Angkor Wat, yang dibangun Raja Suryavarman II pada pertengahan abad ke-12, merupakan candi paling terkenal di Dataran Angkor. Jika dibandingkan dengan candi-candi lain di Dataran Angkor, bangunan Angkor Wat lebih terawat baik. Pasalnya, Angkor Wat terus difungsikan setelah dijadikan candi Buddha ketika kepercayaan Hindu di Angkor mulai terkikis pada abad ke-13. Pintu gerbang yang harus dilewati para pengunjung sebelum memasuki bangunan candi, secara simbolis melambangkan jembatan yang menghubungkan alam dunia dengan alam para dewa.

Angkor Wat awalnya dibangun untuk memuja keberadaan Dewa Wishnu. Patung Dewa Wishnu berdiri kokoh menyambut kehadiran para pengunjung di ambang pintu masuk kuil. Bokor-bokor berisi dupa dan kembang beraneka warna tersaji di depannya. Seluruh kuil Khmer, termasuk Angkor Wat, dibangun bukan untuk dijadikan kediaman raja dan ratu, melainkan sebagai tempat ritual pemujaan sekaligus kediaman para dewa dan dewi Hindu.

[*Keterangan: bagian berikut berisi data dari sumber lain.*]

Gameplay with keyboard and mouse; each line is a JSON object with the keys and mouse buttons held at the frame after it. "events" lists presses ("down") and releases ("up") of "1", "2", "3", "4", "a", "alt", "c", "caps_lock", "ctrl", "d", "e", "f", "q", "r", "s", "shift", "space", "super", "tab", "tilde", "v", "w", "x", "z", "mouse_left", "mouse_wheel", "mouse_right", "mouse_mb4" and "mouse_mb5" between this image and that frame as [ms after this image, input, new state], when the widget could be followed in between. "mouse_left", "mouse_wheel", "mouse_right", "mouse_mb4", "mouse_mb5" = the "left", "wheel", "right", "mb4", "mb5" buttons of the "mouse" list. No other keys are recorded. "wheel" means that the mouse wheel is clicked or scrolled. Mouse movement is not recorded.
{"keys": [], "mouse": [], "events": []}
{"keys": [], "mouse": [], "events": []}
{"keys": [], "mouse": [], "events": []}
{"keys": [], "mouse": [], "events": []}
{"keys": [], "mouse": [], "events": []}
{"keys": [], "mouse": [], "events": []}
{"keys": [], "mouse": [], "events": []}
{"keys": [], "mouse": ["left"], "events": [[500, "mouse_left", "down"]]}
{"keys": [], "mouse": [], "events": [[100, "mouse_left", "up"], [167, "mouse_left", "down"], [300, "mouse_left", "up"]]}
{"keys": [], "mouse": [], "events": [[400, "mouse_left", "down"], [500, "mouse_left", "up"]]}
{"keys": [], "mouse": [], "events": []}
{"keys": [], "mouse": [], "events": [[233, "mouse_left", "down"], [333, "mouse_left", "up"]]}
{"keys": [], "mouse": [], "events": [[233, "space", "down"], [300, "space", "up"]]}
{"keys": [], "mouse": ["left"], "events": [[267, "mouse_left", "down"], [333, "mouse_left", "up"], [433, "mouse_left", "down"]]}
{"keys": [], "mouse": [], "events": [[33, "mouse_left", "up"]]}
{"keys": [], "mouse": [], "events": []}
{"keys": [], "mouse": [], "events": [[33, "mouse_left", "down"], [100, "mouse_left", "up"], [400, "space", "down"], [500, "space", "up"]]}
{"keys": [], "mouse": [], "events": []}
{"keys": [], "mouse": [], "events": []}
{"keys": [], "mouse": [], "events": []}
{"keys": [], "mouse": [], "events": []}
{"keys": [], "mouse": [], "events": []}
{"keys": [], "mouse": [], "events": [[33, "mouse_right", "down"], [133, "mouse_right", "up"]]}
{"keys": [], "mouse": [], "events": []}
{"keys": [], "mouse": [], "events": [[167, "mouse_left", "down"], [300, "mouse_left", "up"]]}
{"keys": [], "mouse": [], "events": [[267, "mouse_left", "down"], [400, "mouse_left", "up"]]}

Sebetulnya, Angkor Wat bukanlah yang tertua di Dataran Angkor jika dibandingkan candi-candi yang lain. Candi Preah Ko dan Phnom Bakheng dibangun sekitar akhir abad ke-9 hingga awal abad ke-10. Candi Ta Kheo dan Baphuon dibangun sekitar abad ke-10 dan 11. “Ta Phrom, yang juga berusia lebih tua, tengah diupayakan pemerintah Kamboja agar tidak kalah pamor dengan Angkor Wat ataupun Angkor Thom,” ungkap Achara Ashayagachat, wartawan The Nation, Thailand, yang sudah beberapa kali berwisata ke Siem Reap.

Angkor Wat hanyalah salah satu dari sekian banyak bukti keagungan peradaban masyarakat Khmer pada masa lalu. Peradaban yang pernah sedemikian dibanggakan Pol Pot (atau Saloth Sar) ataupun para pemimpin Khmer Merah yang lain.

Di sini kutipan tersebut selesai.